Facebook will be judged on competition grounds: Whether Zuck sucks is neither here nor there

via flickr © ccPixs.com (CC BY 2.0)

via flickr © ccPixs.com (CC BY 2.0)

  • 48 states and the Federal Trade Commission have Facebook’s dominant position in their sights
  • The action may succeed. Then again it might grind on for years

Yesterday the US Federal Trade Commission and 48 state attorneys general joined together to launch an antitrust suit against Facebook, citing its acquisitions of Instagram and WhatsApp as stemming from a desire to neutralise competitors and build a social media monopoly position for itself before they could threaten its dominance. 

The suit is pressing for a comprehensive divestiture of both acquisitions (suits? pressing? Oh, suit yourselves!). If that legal approach were to be successful, the plaintiffs will also be looking for the government to require pre-approval of any further mergers or acquisitions to stop it from re-materialising in the manner of Terminator 2 or indeed, in the manner AT&T, which was broken up following a long antitrust action and then built itself back in only slightly different form. 

Clearly, Zuckerberg will not see Facebook dissolved without a tremendous legal fight. The immediate Facebook response to news of the suit was simple: “Years after the FTC cleared our acquisitions, the government now wants a do-over with no regard for the impact that precedent would have on the broader business community or the people who choose our products every day," it said. 

Facebook maintains that the suits are essentially an attempt at “revisionist” history.  According to Jennifer Newstead, Vice President and General Counsel for Facebook, (read a full version of her well-honed arguments here)  the company has continued to grow and be successful, not because it found a way of snuffing out competitors, but because if was best at adapting to social media users’ changing preferences in the face of competition from “Apple, Google, Twitter, Snap, Amazon, TikTok and Microsoft. We innovate and improve constantly because we have to.”

She observes that the European Commission also reviewed the acquisitions and “Found no risk of harm.”

According to Facebook and Newstead, the company has spent the intervening years investing “billions of dollars and millions of hours to make Instagram and WhatsApp into the apps that users enjoy today.”

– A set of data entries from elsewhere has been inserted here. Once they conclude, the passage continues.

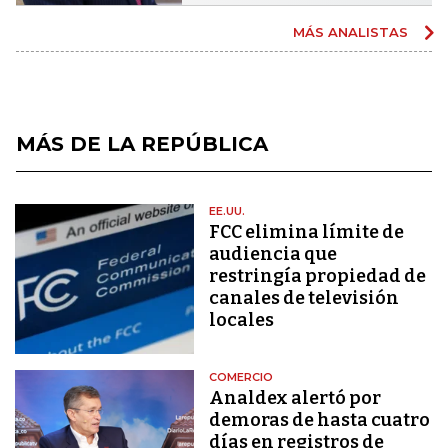
MÁS ANALISTAS
MÁS DE LA REPÚBLICA
EE.UU.
FCC elimina límite de
audiencia que
restringía propiedad de
canales de televisión
locales
COMERCIO
Analdex alertó por
demoras de hasta cuatro
días en registros de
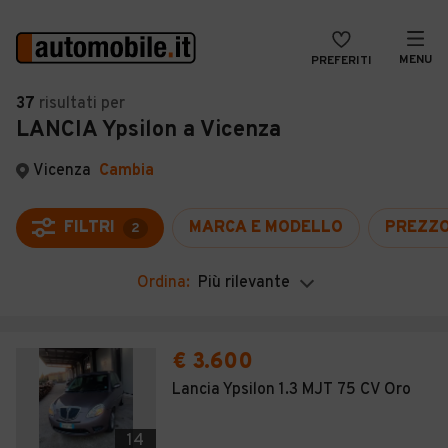
MENU
PREFERITI
CERCA
37
risultati
per
LANCIA Ypsilon a Vicenza
VENDI
Auto
MAGAZINE
Auto usate
Vicenza
Cambia
ACCEDI
Auto Km 0
FILTRI
MARCA E MODELLO
PREZZ
2
Auto Nuove
Ordina:
Più rilevante
Noleggio a lungo termine
Auto d'epoca
€ 3.600
Moto
Lancia Ypsilon 1.3 MJT 75 CV Oro
Camper
14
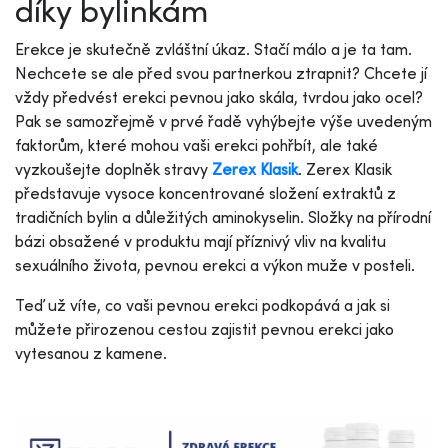
díky bylinkám
Erekce je skutečně zvláštní úkaz. Stačí málo a je ta tam.
Nechcete se ale před svou partnerkou ztrapnit? Chcete jí
vždy předvést erekci pevnou jako skála, tvrdou jako ocel?
Pak se samozřejmě v prvé řadě vyhýbejte výše uvedeným
faktorům, které mohou vaši erekci pohřbít, ale také
vyzkoušejte doplněk stravy
Zerex Klasik
. Zerex Klasik
představuje vysoce koncentrované složení extraktů z
tradičních bylin a důležitých aminokyselin. Složky na přírodní
bázi obsažené v produktu mají příznivý vliv na kvalitu
sexuálního života, pevnou erekci a výkon muže v posteli.
Teď už víte, co vaši pevnou erekci podkopává a jak si
můžete přirozenou cestou zajistit pevnou erekci jako
vytesanou z kamene.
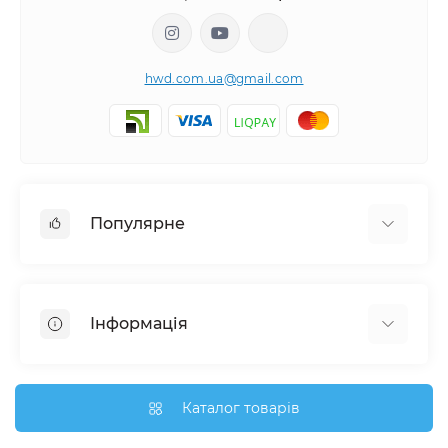
hwd.com.ua@gmail.com
Популярне
Настінні годинники
Ключниці настінні
Інформація
Медальниці
Відгуки про магазин
Доставка
Каталог товарів
Про магазин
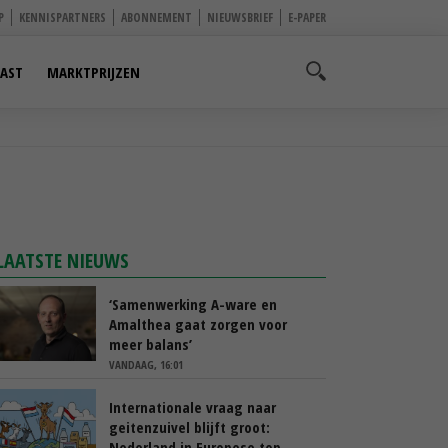
P
KENNISPARTNERS
ABONNEMENT
NIEUWSBRIEF
E-PAPER
AST
MARKTPRIJZEN
LAATSTE NIEUWS
‘Samenwerking A-ware en
Amalthea gaat zorgen voor
meer balans’
VANDAAG, 16:01
Internationale vraag naar
geitenzuivel blijft groot:
Nederland in Europese top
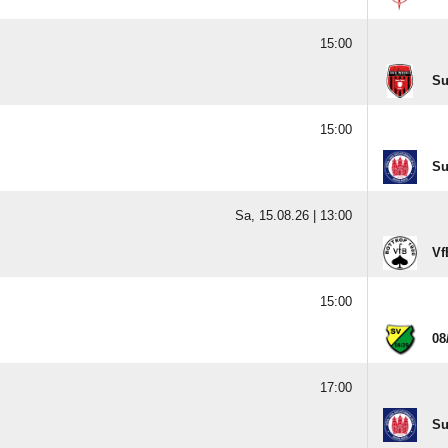
15:00
Su
15:00
Su
Sa, 15.08.26 |
13:00
Vf
15:00
08
17:00
Su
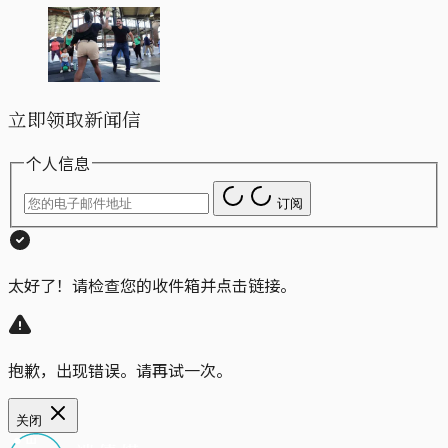
立即领取新闻信
个人信息
订阅
太好了！请检查您的收件箱并点击链接。
抱歉，出现错误。请再试一次。
关闭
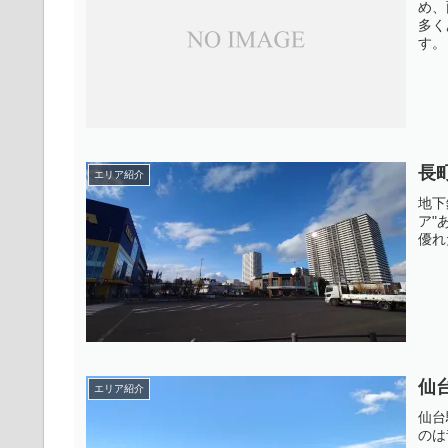
め、
多く
す。
長
エリア紹介
地下
ア"
優れ
仙
エリア紹介
仙台
のは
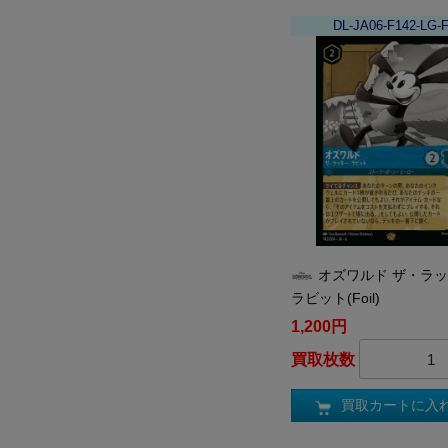
DL-JA06-F142-LG-
オズワルド ザ・ラ
ラビット(Foil)
1,200円
買取枚数
買取カートに入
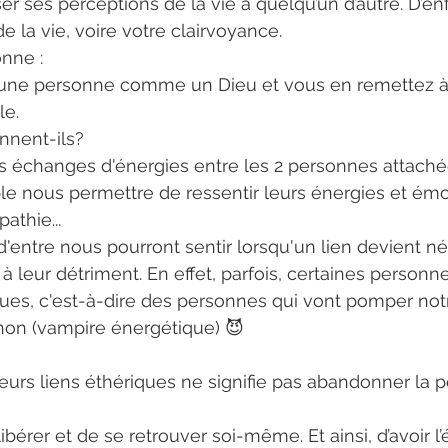
er ses perceptions de la vie à quelqu’un d’autre. D’en
e la vie, voire votre clairvoyance.
nne :
 une personne comme un Dieu et vous en remettez à 
le.
nnent-ils?
s échanges d'énergies entre les 2 personnes attachées
e nous permettre de ressentir leurs énergies et émo
athie...
d'entre nous pourront sentir lorsqu'un lien devient né
 à leur détriment. En effet, parfois, certaines personn
ues, c'est-à-dire des personnes qui vont pomper not
on (vampire énergétique) 😈
urs liens éthériques ne signifie pas abandonner la p
bérer et de se retrouver soi-même. Et ainsi, d’avoir l’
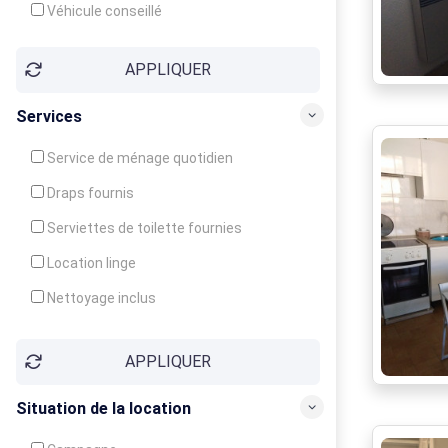
Véhicule conseillé
APPLIQUER
Services
Service de ménage quotidien
Draps fournis
Serviettes de toilette fournies
Location linge
Nettoyage inclus
Nettoyage en supplément
APPLIQUER
Garde d'enfants
Crèche
Situation de la location
Club enfants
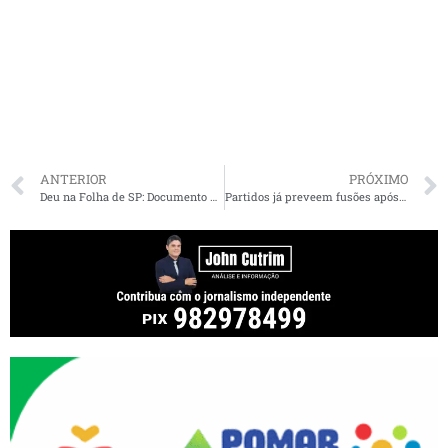
ANTERIOR
PRÓXIMO
Deu na Folha de SP: Documento do Ministério Público classifica Braide como investigado
Partidos já preveem fusões após as eleições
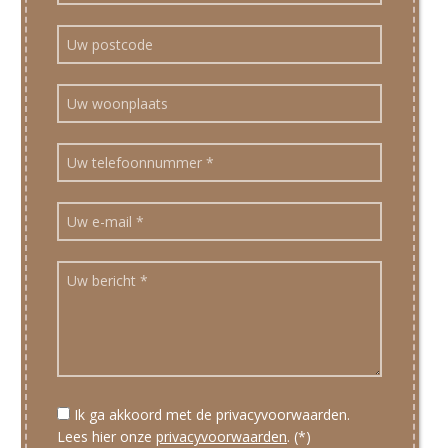
Ik ga akkoord met de privacyvoorwaarden.
Lees hier onze
privacyvoorwaarden
. (*)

Well, quite. But Facebook wasn’t throwing money at them from the goodness of its heart: it has done very nicely out of its ownership, building three platforms which can now share user information (despite assurances that they wouldn't) and from what we can see now, have not left any market gaps large enough to allow a hostile competitor to thrive and threaten their joint dominance. 

Importantly, between them the three platforms have the ability to control advertising pricing - something which has so far received little mention, but will do.  

To sum up (in the best courtroom drama traditions) the case should hinge on whether Facebook has engineered an unlawful dominant position, all the rest is mostly distraction. Whether Zuckerberg distributes cash to help the industry or spends his weekends helping little old ladies to cross the road, shouldn’t make any difference to the core of the legal case, but we know it will, which is why Facebook’s counsel rehearses them so eloquently. 

Conversely, the controversy surrounding the social media protections over Section 230 or the scandal of the Cambridge Analytica data breach, or the spreading of  misinformation on Covid-19 and all the other reasons that many of us hold Facebook in low esteem. These shouldn’t really be in the balance either. But they probably will be. 

There is clearly much more argument and evidence to be had on this one.